Opinion: As AI is adopted, what happens to the artists whose work was stolen to build it?


In the midst of the commotion surrounding Apple's new agreement with OpenAIUntil now, there is one issue that has been largely glossed over: the fundamental models of the AI ​​enterprise are built, and always have been built, on the theft of the work of creative professionals.

The agreement with Apple is not the only new development from OpenAI. Recent updates and controversies include high level defectionslast month the company the Media Manager silently announcedscheduled for release in 2025. Media Manager, a tool supposedly designed to allow content creators and owners to control how their work is used, is actually a blatant attempt to evade responsibility for the theft of intellectual property from artists. that OpenAI is already benefiting.

OpenAI says this tool would allow creators to identify their work and choose whether to exclude it from AI training processes. But this doesn't address the fact that the company built its core models using the works of authors and other creators without consent, compensation, or control over how OpenAI users will be able to imitate artists' styles to create new works. As described, Media Manager places the burden on creators to protect their work and fails to address the company's past legal and ethical transgressions. This proposal is like having your valuables stolen from your home and then hearing the thief say, “Don't worry, I'll give you the opportunity to opt out of future thefts…next year.”

writers, artistsjournalists and other creative workers have constantly asked that OpenAI and other generative AI companies obtain consent from creators before using their work to train artificial intelligence products, and that organizations refrain from using works without express permission. Last July, more than 16,000 authors signed a letter to major AI companies requiring companies to obtain permission and pay for the jobs they use to train their AI. However, OpenAI continues to trample on artists' rights and reject their appeals, as we saw recently when it launched a ChatGPT audio assistant. with a voice similar to that of Scarlett Johansson despite the actor's clear and repeated denials.

Although Johansson won her battle (OpenAI “paused” the offensive voice of her offerings after the actor threatened legal action), the best opportunity for the broader community of artists is to come together. AI companies' cavalier attitude toward creator rights and consent extends to people of all levels of fame.

Last year, the Authors Guild, along with 17 other plaintiffs, sued OpenAI and Microsoft, demand that authors receive what they are owed. That lawsuit is ongoing and other creative professionals and copyright owners have also taken legal action. Among these are a Class Action Lawsuit Filed by Visual Artists against Stability AI, Runway AI, Midjourney and Deviant Art, a music publishers' lawsuit against Anthropic for lyrical infringement and lawsuits in the US and UK filed by Getty Images against Stability AI for infringement of photographic copyright.

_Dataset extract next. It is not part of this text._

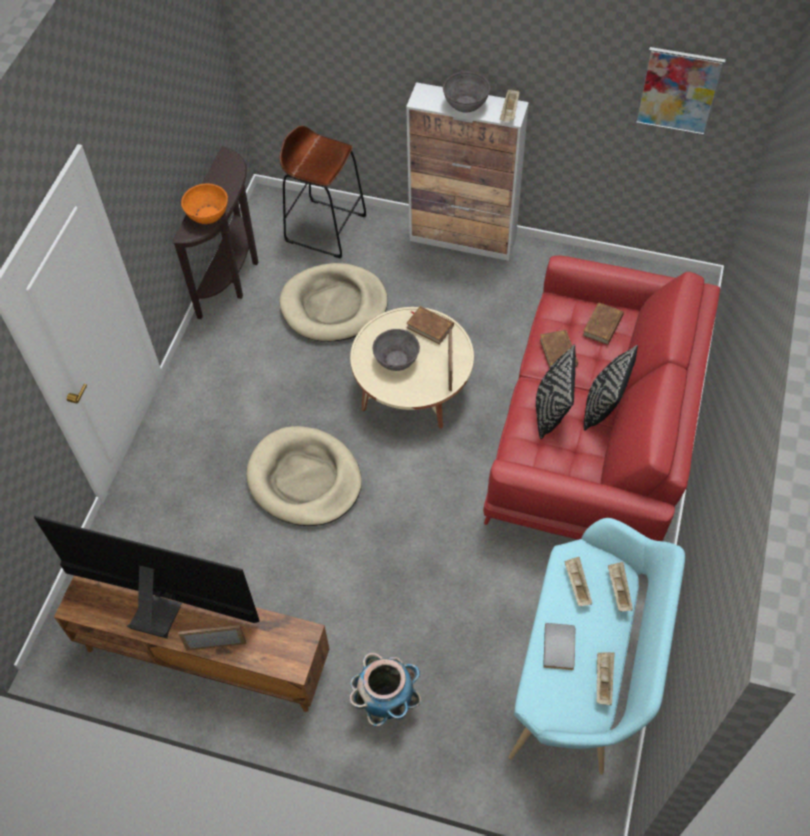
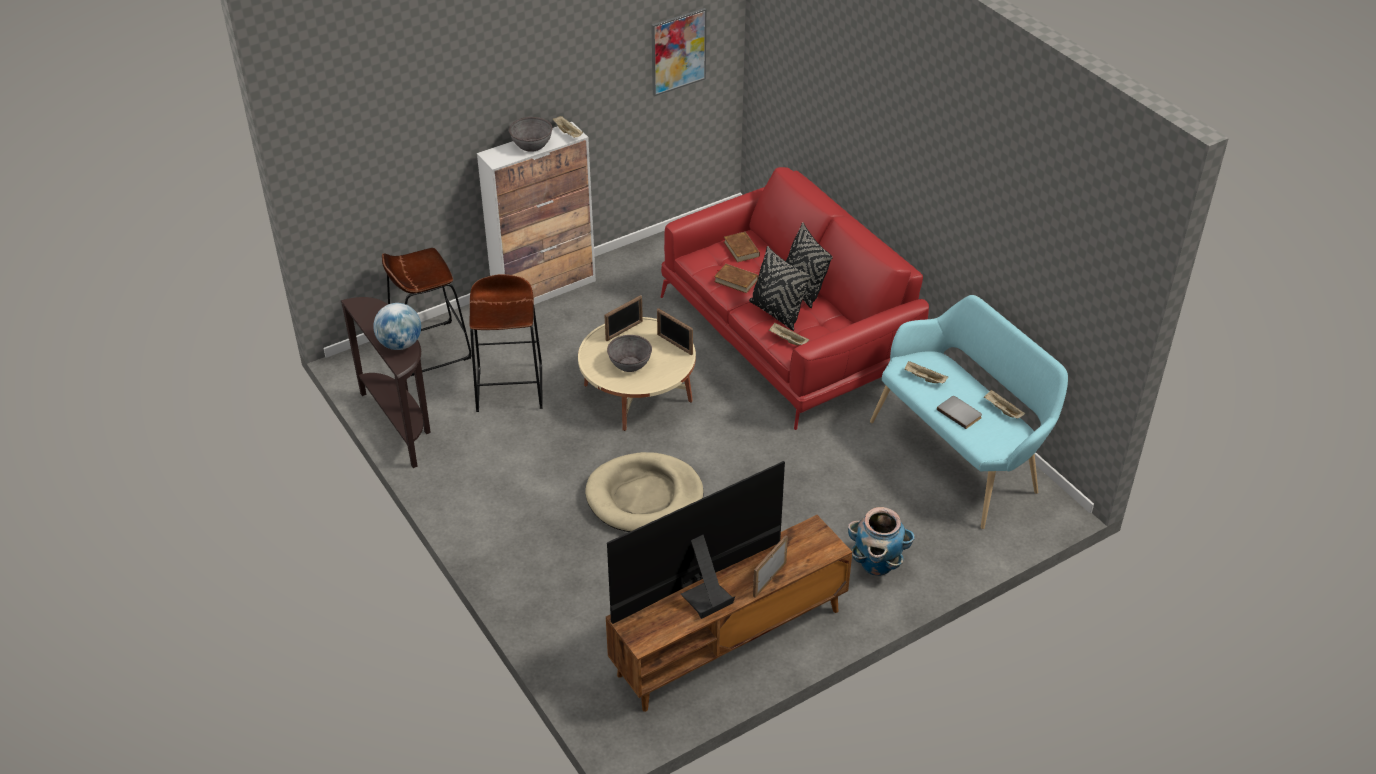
camera: 50 degrees left, 15 degrees down
orange bowl [181,184,228,224] -> globe [373,303,421,350]
beige dog bed [279,263,388,342] -> brown stool [469,274,543,412]
brown book [406,306,454,344] -> picture frame [604,295,643,341]
beige tray [608,562,633,611] -> beige tray moved to [769,323,809,345]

AI companies often argue that it would be impossible for them to license all the content they need and that doing so would halt progress. This is simply false. OpenAI has signed a succession of License agreements with editors long and small. While the exact terms of these deals are rarely made public, the compensation estimates pale in comparison to the huge outlays on computing power and energy that the company easily spends. Payments to authors would have minimal effects on AI companies' war chests, but receiving royalties for the use of AI training would be a significant new source of revenue for a profession that is already suffering.

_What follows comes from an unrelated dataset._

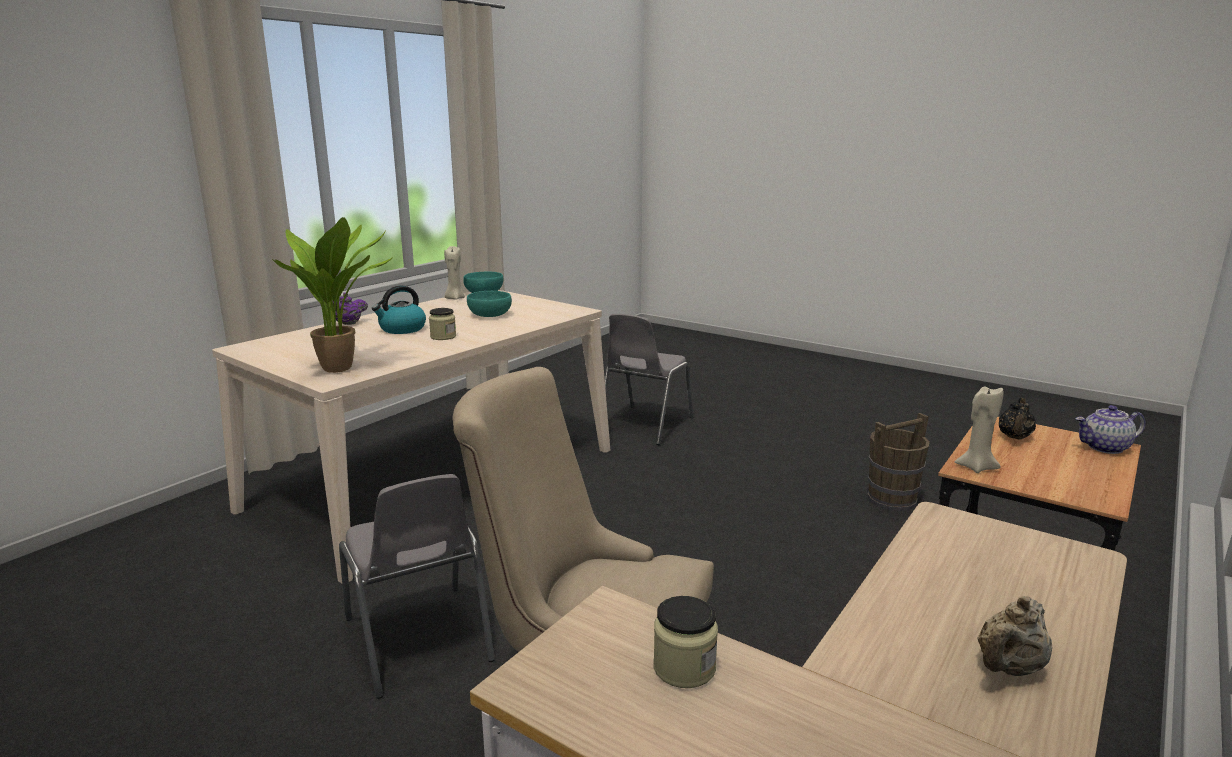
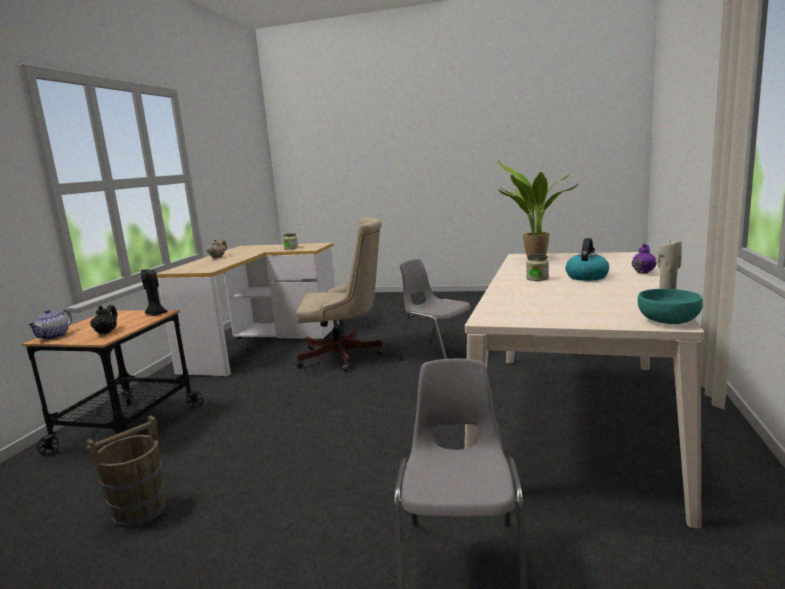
camera: 160 degrees right, 5 degrees down
turquoise bowl [467,291,512,317] -> none
beige candle [955,386,1003,473] -> black candle [141,269,168,316]
teapot [1075,405,1146,454] -> teapot turned 135 degrees clockwise [27,310,72,340]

Authors' incomes have fallen precipitously for more than a decade. In 2022, The median annual writing-related income for full-time writers It was just over $20,000, almost 50% less than in 2009. And the data for 2023 looks even more dire. AI-generated books, sometimes listed as written by real authors without the writer's permission, amazon flood, where anyone looking could buy them instead of the creative work that the human author spent months or years writing. Meanwhile, OpenAI It is valued at 80 billion dollars, Anthropo with 18.4 billion dollars and French AI startup Mistral at 6.2 billion dollars. These companies claim they need our work to be successful, but they can't afford to pay for it. Any human author can tell you that this narrative has glaring inconsistencies.

We can't trust tech companies that swear that their innovations are so important that they don't need to pay for one of the main ingredients: other people's creative works. The “better future” that OpenAI and others sell us is, in fact, a dystopia. It's time for creative professionals to come together, demand what we are owed, and determine our own future.

Mary Rasenberger is the executive director of the Authors Guild.